Gabriela Petrova has had her temporary suspension lifted by the IAAF ©Getty Images

European indoor triple jump silver medallist Gabriela Petrova has had her provisional suspension for a positive test for meldonium lifted by the International Association of Athletics Federations (IAAF).

The Bulgarian failed an out-of-competition test on February 6, having claimed to have begun taking the heart-attack drug, only added to the World Anti-Doping Agency (WADA) prohibited list on January 1, towards the end of last year.

Her manager Venitsa Atanasova claimed her athlete had then stopped taking it as soon as they were given notification in October that it would become a banned substance.

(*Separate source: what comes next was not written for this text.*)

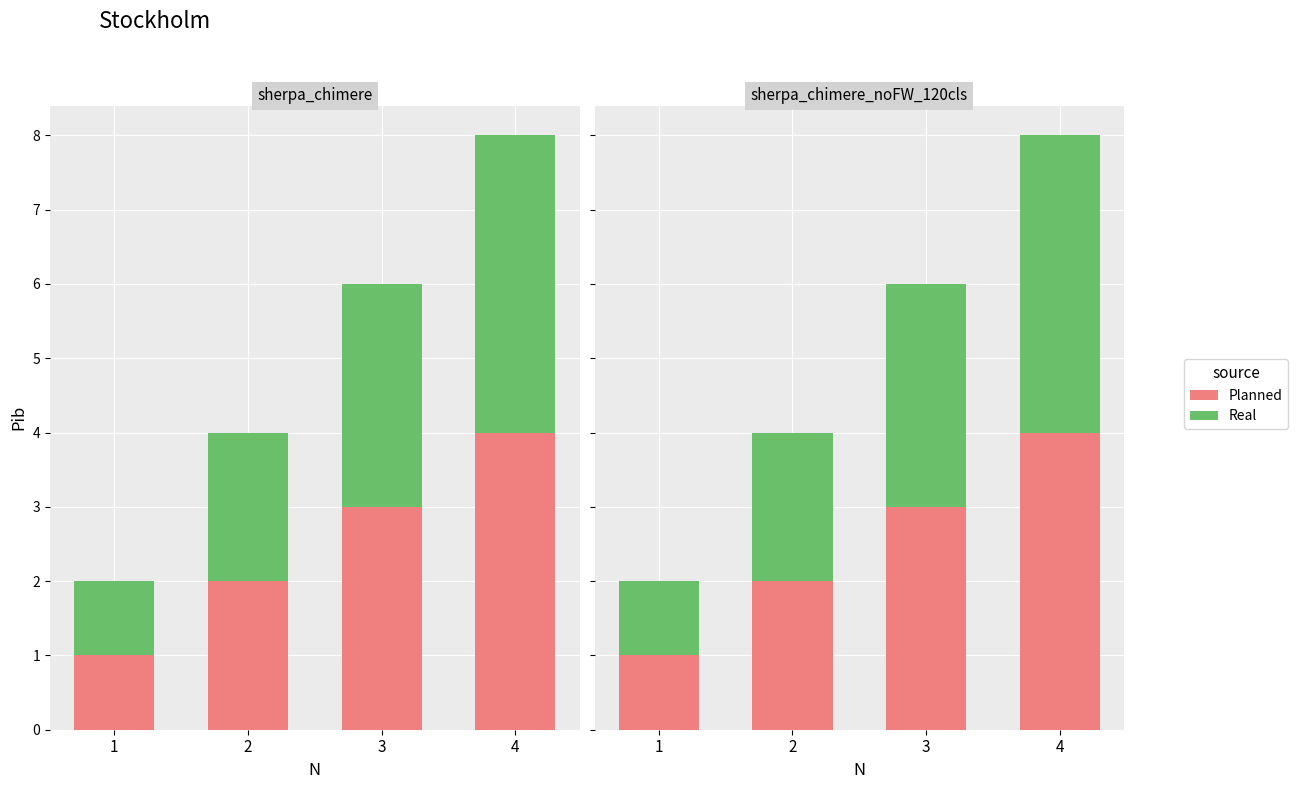

Read the Planned value at 3.

3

The 23-year-old, Bulgaria’s Athlete of the Year for 2015, has now had her suspension lifted after WADA were forced to clarify the situation surrounding the drug,

Their statement raised the possibility that athletes facing doping bans for meldonium could avoid punishment if below one microgram of the heart attack drug was detected and their failed test came before March 1.

This led to huge criticism and suggestions they had bungled the process, something which was denied during the SportAccord Convention in Lausanne this week by WADA President Sir Craig Reedie.

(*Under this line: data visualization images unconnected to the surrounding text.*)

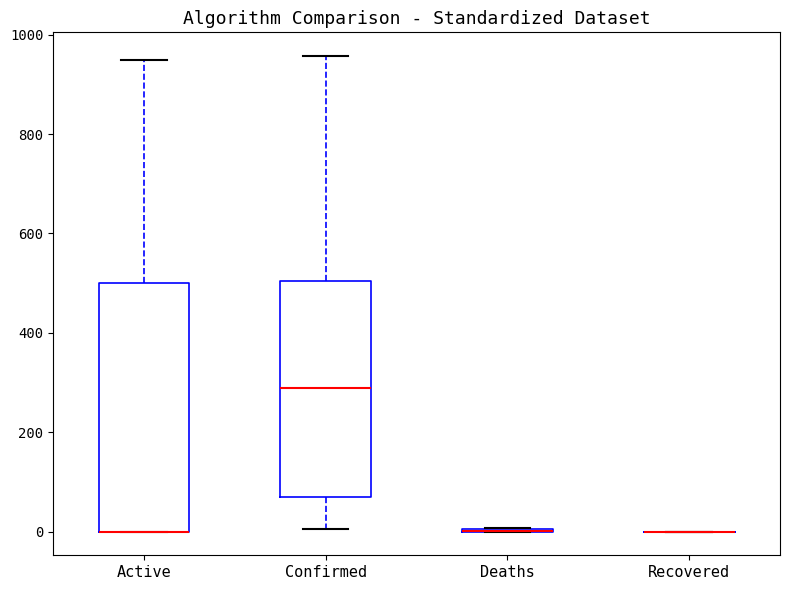

Reading left to right, transcribe this box plot: for each box, give where its median line is, the range the box spans, and where its two whiskers end, as read against the y-axis. The values are not printed on the chart, so give them approximately, as read against the axis.

Active: median 0 (drawn on the box's lower edge), box 0 to 500, whiskers 0 to 960
Confirmed: median 280, box 80 to 500, whiskers 0 to 960
Deaths: box collapsed to a line at 0, whiskers 0 to 0
Recovered: box collapsed to a line at 0, whiskers 0 to 0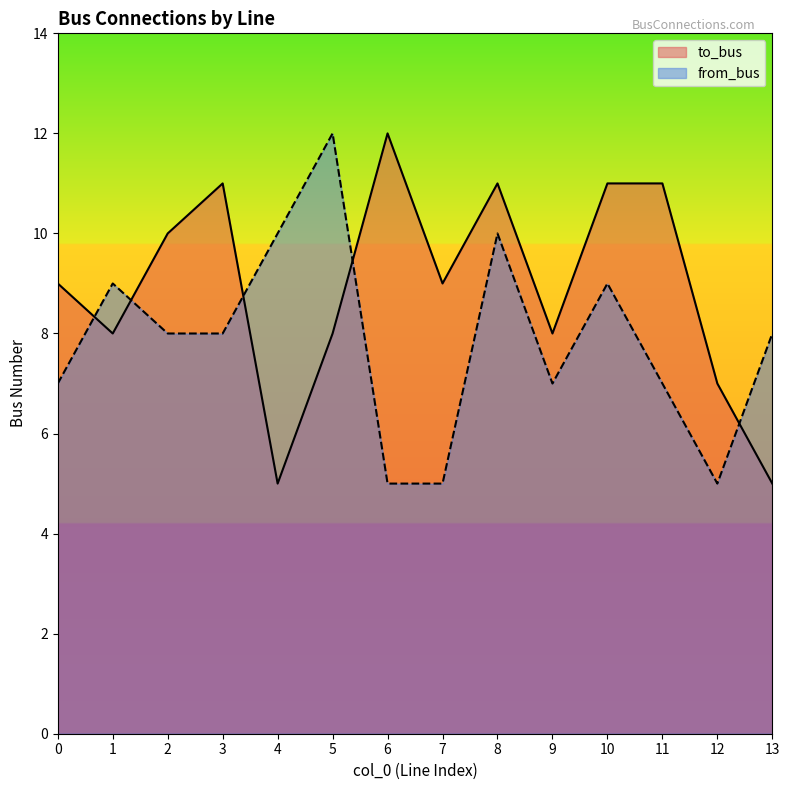

Is the value of from_bus at 10 greater than the value of to_bus at 3?

No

“On the basis of Wada’s notice issued on 11 April 2016 with respect to meldonium findings and the specifics of your case, the provisional suspension from international competitions imposed on 31 March is lifted with immediate effect,” the IAAF wrote in a letter to Petrova, according to Reuters.

Bulgaria's Gabriela Petrova will be expected to threaten the podium at Rio 2016 should she avoid punishment ©Getty Images
Bulgaria's Gabriela Petrova will be expected to threaten the podium at Rio 2016 should she avoid punishment ©Getty Images

Petrova the European Under-23 champion in 2013, had previously expressed her hopes of being able to compete at this summer’s Olympic Games in Rio de Janeiro.

Should the Bulgaria avoid punishment, she will expect be in contention for an Olympic medal at Rio 2016 having finished fourth at the IAAF World Championships in Beijing last year and won the silver at the European Indoor Championships in Prague.

The Russian Anti-Doping Agency, which remains non-compliant from the WADA code, announced earlier this week that they have decided not to disqualify seven other athletes who also registered positive tests for meldonium.

These include former world track cycling champion Anastasia Chulkova, as well as wrestlers Sergey Semyonov and Davt Chakvetadze, and track and field athletes Nadezhda Kotlyarova, Gulshat Fazletdinova, Andrey Minzhulin and Olga Vovk.

Olympic short track speed skating champion Semion Elistratov of Russia and team-mate Pavel Kulizhnikov have also reportedly had suspension temporarily lifted by the International Skating Union.

Manufacturers of a leading meldonium brand claimed earlier this week that the uncertainty surrounding how long it stays in the human body mean it should be removed from the banned list next year.

It follows Latvia’s Academy of Sciences Ivars Kalvins claiming WADA could have to take the substance off the list as early as the conclusion of this year’s Olympics as they could face legal action due to their perceived lack of research on the drug.